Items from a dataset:
****
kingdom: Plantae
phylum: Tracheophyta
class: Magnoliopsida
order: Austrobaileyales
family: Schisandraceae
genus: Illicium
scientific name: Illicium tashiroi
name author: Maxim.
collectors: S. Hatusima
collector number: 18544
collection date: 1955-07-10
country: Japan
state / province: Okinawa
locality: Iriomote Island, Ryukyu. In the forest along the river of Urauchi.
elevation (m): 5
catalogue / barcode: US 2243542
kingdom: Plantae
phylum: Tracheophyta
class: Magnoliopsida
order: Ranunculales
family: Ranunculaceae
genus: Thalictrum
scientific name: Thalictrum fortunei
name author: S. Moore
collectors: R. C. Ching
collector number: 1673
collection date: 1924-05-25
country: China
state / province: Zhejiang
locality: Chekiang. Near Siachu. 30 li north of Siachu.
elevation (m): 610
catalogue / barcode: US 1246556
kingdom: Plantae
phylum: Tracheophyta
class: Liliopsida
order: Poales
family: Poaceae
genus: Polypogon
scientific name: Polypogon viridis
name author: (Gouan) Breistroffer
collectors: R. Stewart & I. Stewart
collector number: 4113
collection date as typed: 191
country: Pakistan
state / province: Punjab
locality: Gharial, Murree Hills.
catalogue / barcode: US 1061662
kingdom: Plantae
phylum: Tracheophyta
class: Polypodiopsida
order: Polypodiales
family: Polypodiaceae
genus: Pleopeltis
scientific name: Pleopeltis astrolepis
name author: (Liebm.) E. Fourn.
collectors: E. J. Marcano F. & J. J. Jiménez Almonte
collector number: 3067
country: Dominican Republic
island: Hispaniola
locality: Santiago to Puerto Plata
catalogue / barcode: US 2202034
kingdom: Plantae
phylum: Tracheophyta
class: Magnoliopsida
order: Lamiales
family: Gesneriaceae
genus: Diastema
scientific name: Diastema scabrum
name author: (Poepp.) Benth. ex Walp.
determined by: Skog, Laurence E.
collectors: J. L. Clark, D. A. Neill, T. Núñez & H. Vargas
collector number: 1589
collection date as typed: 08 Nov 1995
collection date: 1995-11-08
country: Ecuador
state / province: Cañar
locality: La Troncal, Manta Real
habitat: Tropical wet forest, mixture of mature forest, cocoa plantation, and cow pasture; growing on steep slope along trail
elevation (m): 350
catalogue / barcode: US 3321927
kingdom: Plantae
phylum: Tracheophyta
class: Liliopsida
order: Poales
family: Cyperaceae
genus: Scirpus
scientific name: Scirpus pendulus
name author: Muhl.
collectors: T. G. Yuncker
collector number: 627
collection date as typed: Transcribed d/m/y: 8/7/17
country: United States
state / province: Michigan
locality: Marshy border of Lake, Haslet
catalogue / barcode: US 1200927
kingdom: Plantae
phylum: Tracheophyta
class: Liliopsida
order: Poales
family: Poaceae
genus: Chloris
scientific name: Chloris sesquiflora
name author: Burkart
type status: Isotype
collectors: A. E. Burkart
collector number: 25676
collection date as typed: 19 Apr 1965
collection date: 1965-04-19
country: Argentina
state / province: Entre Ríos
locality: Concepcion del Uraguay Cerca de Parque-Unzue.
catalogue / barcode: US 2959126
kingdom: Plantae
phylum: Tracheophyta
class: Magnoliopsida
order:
****
**AIM**
Rewrite the lines, starting at the line containing "family: Polypodiaceae" and ending at the last line of the records, with "locality" replaced by "site" and everything else left unchanged.

**COMPLETE ANSWER**
family: Polypodiaceae
genus: Pleopeltis
scientific name: Pleopeltis astrolepis
name author: (Liebm.) E. Fourn.
collectors: E. J. Marcano F. & J. J. Jiménez Almonte
collector number: 3067
country: Dominican Republic
island: Hispaniola
site: Santiago to Puerto Plata
catalogue / barcode: US 2202034
kingdom: Plantae
phylum: Tracheophyta
class: Magnoliopsida
order: Lamiales
family: Gesneriaceae
genus: Diastema
scientific name: Diastema scabrum
name author: (Poepp.) Benth. ex Walp.
determined by: Skog, Laurence E.
collectors: J. L. Clark, D. A. Neill, T. Núñez & H. Vargas
collector number: 1589
collection date as typed: 08 Nov 1995
collection date: 1995-11-08
country: Ecuador
state / province: Cañar
site: La Troncal, Manta Real
habitat: Tropical wet forest, mixture of mature forest, cocoa plantation, and cow pasture; growing on steep slope along trail
elevation (m): 350
catalogue / barcode: US 3321927
kingdom: Plantae
phylum: Tracheophyta
class: Liliopsida
order: Poales
family: Cyperaceae
genus: Scirpus
scientific name: Scirpus pendulus
name author: Muhl.
collectors: T. G. Yuncker
collector number: 627
collection date as typed: Transcribed d/m/y: 8/7/17
country: United States
state / province: Michigan
site: Marshy border of Lake, Haslet
catalogue / barcode: US 1200927
kingdom: Plantae
phylum: Tracheophyta
class: Liliopsida
order: Poales
family: Poaceae
genus: Chloris
scientific name: Chloris sesquiflora
name author: Burkart
type status: Isotype
collectors: A. E. Burkart
collector number: 25676
collection date as typed: 19 Apr 1965
collection date: 1965-04-19
country: Argentina
state / province: Entre Ríos
site: Concepcion del Uraguay Cerca de Parque-Unzue.
catalogue / barcode: US 2959126
kingdom: Plantae
phylum: Tracheophyta
class: Magnoliopsida
order:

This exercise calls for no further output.